Saved data entries
......

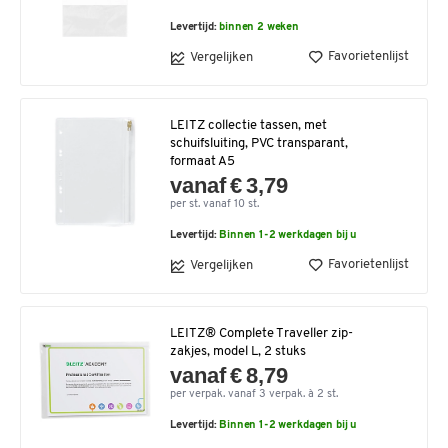
Levertijd:
binnen 2 weken
Favorietenlijst
Vergelijken
LEITZ collectie tassen, met
schuifsluiting, PVC transparant,
formaat A5
vanaf € 3,79
per st. vanaf 10 st.
Levertijd:
Binnen 1-2 werkdagen bij u
Favorietenlijst
Vergelijken
LEITZ® Complete Traveller zip-
zakjes, model L, 2 stuks
vanaf € 8,79
per verpak. vanaf 3 verpak. à 2 st.
Levertijd:
Binnen 1-2 werkdagen bij u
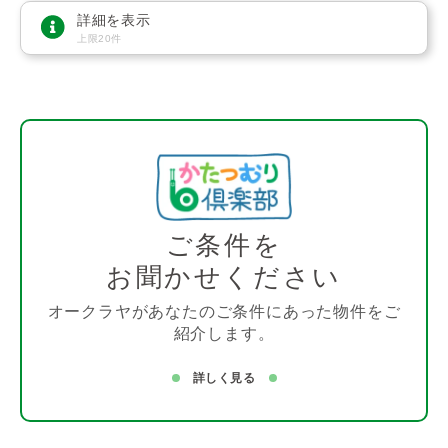
詳細を表示
上限20件
ご条件を
お聞かせください
オークラヤがあなたのご条件にあった物件をご
紹介します。
詳しく見る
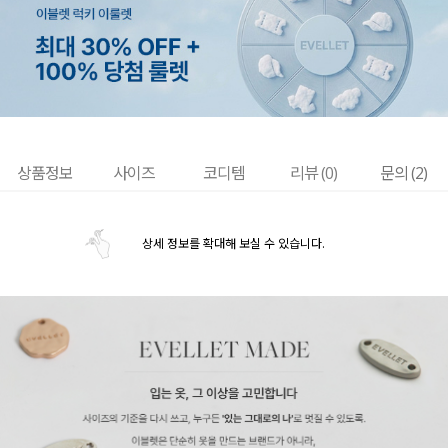
상품정보
사이즈
코디템
리뷰 (
0
)
문의 (2)
상세 정보를 확대해 보실 수 있습니다.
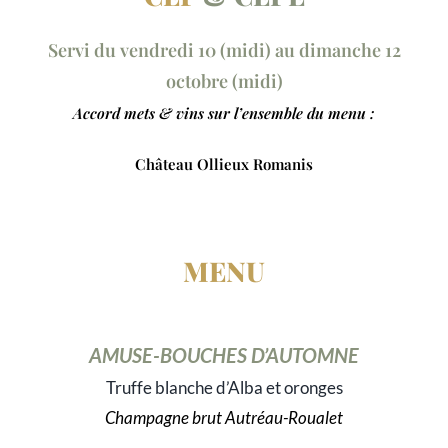
Servi du
ve
ndredi
10 (m
idi
)
au dimanche 12
octob
re (midi)
Accord mets & vins sur l’ensemble du menu :
Château
Ollieux
Romanis
MENU
AM
USE-B
OUCHES D’AUTOMNE
Truffe blanche d’Alba et oronges
Champagne
brut
Autréau-Roualet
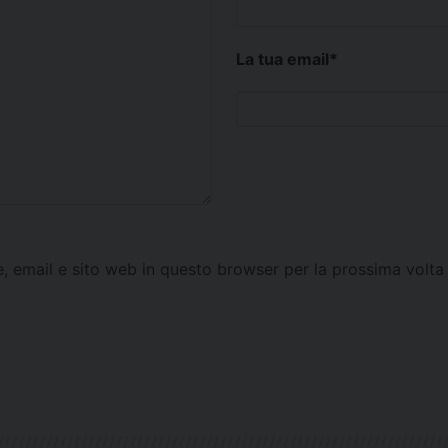
La tua email
*
e, email e sito web in questo browser per la prossima vol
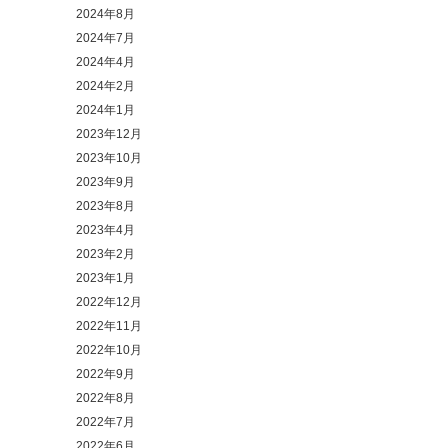
2024年8月
2024年7月
2024年4月
2024年2月
2024年1月
2023年12月
2023年10月
2023年9月
2023年8月
2023年4月
2023年2月
2023年1月
2022年12月
2022年11月
2022年10月
2022年9月
2022年8月
2022年7月
2022年6月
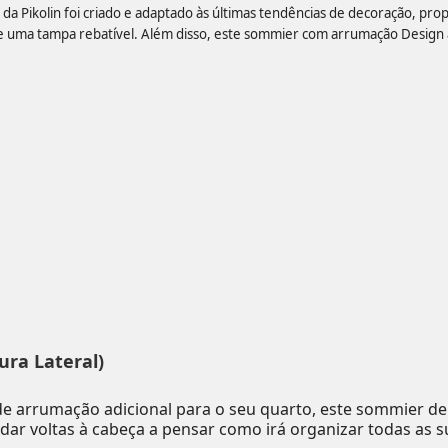
 Pikolin foi criado e adaptado às últimas tendências de decoração, pro
ma tampa rebatível. Além disso, este sommier com arrumação Design ade
.
ura Lateral)
e arrumação adicional para o seu quarto, este sommier de
dar voltas à cabeça a pensar como irá organizar todas as s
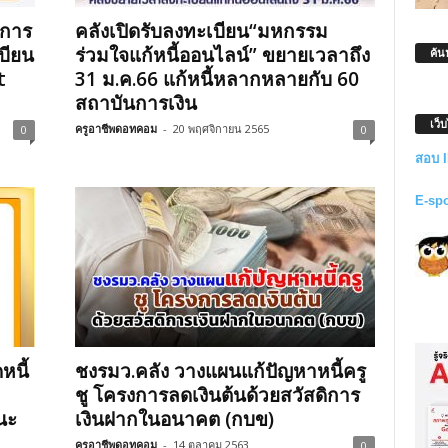
งการ
คลังเปิดรับลงทะเบียน“มหกรรม
บียน
ร่วมใจแก้หนี้ออนไลน์” ขยายเวลาถึง
ค้น
t
31 ม.ค.66 แก้หนี้หลากหลายกับ 60
สถาบันการเงิน
เว็
ครูอาชีพดอทคอม
-
20 พฤศจิกายน 2565
0
0
สอบ 
E-sp
หนี้
ชงรมว.คลัง วางแผนแก้ปัญหาหนี้ครู
ชู โครงการลดเงินต้นด้วยสวัสดิการ
นะ
เงินฝากในอนาคต (กบข)
ครูอาชีพดอทคอม
-
14 ตุลาคม 2563
0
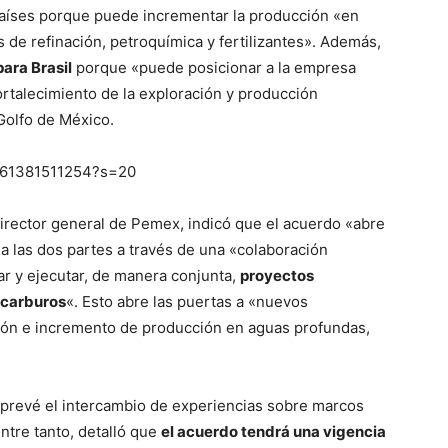
países porque puede incrementar la producción «en
de refinación, petroquímica y fertilizantes». Además,
para Brasil
porque «puede posicionar a la empresa
rtalecimiento de la exploración y producción
Golfo de México.
7561381511254?s=20
director general de Pemex, indicó que el acuerdo «abre
a las dos partes a través de una «colaboración
lar y ejecutar, de manera conjunta,
proyectos
rocarburos
«. Esto abre las puertas a «nuevos
ción e incremento de producción en aguas profundas,
prevé el intercambio de experiencias sobre marcos
Entre tanto, detalló que
el acuerdo tendrá una vigencia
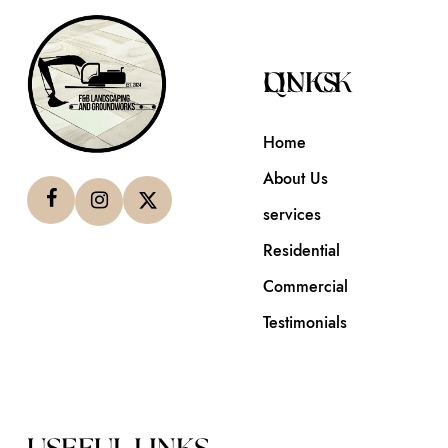
QUICK LINKS
Home
About Us
services
Residential
Commercial
Testimonials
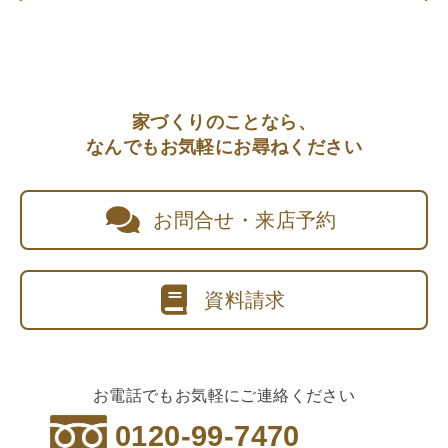
家づくりのことなら、
なんでもお気軽にお尋ねください
お問合せ・来店予約
資料請求
お電話でもお気軽にご連絡ください
0120-99-7470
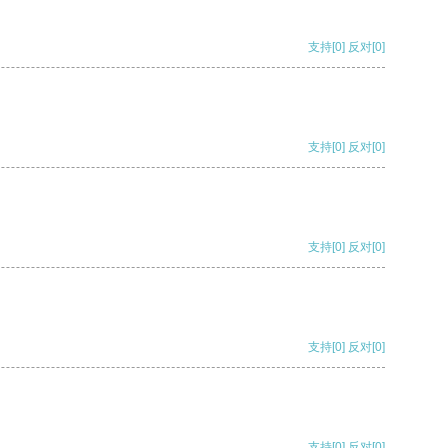
支持
[0]
反对
[0]
支持
[0]
反对
[0]
支持
[0]
反对
[0]
支持
[0]
反对
[0]
支持
[0]
反对
[0]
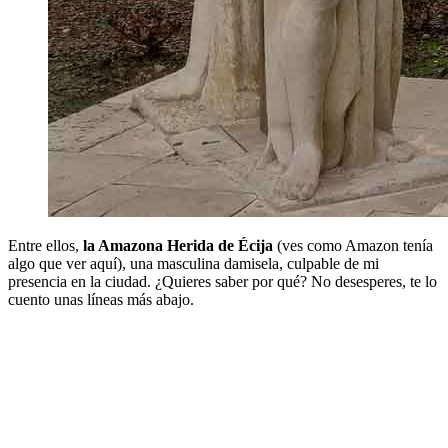
Entre ellos,
la Amazona Herida de Écija
(ves como Amazon tenía
algo que ver aquí), una masculina damisela, culpable de mi
presencia en la ciudad. ¿Quieres saber por qué? No desesperes, te lo
cuento unas líneas más abajo.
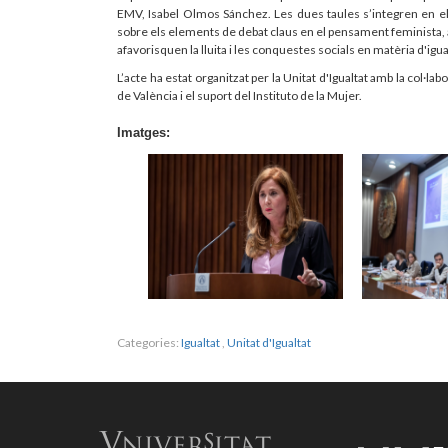
EMV, Isabel Olmos Sánchez. Les dues taules s’integren en el 
sobre els elements de debat claus en el pensament feminista,
afavorisquen la lluita i les conquestes socials en matèria d'igua
L’acte ha estat organitzat per la Unitat d'Igualtat amb la col·labo
de València i el suport del Instituto de la Mujer.
Imatges:
Categories:
Igualtat
,
Unitat d'Igualtat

......

EXERCISE REQUIREMENTS:
Pull out each line above that contains the word "puede" and copy it in full.

SOLUTION BELOW:
países porque puede incrementar la producción «en
porque «puede posicionar a la empresa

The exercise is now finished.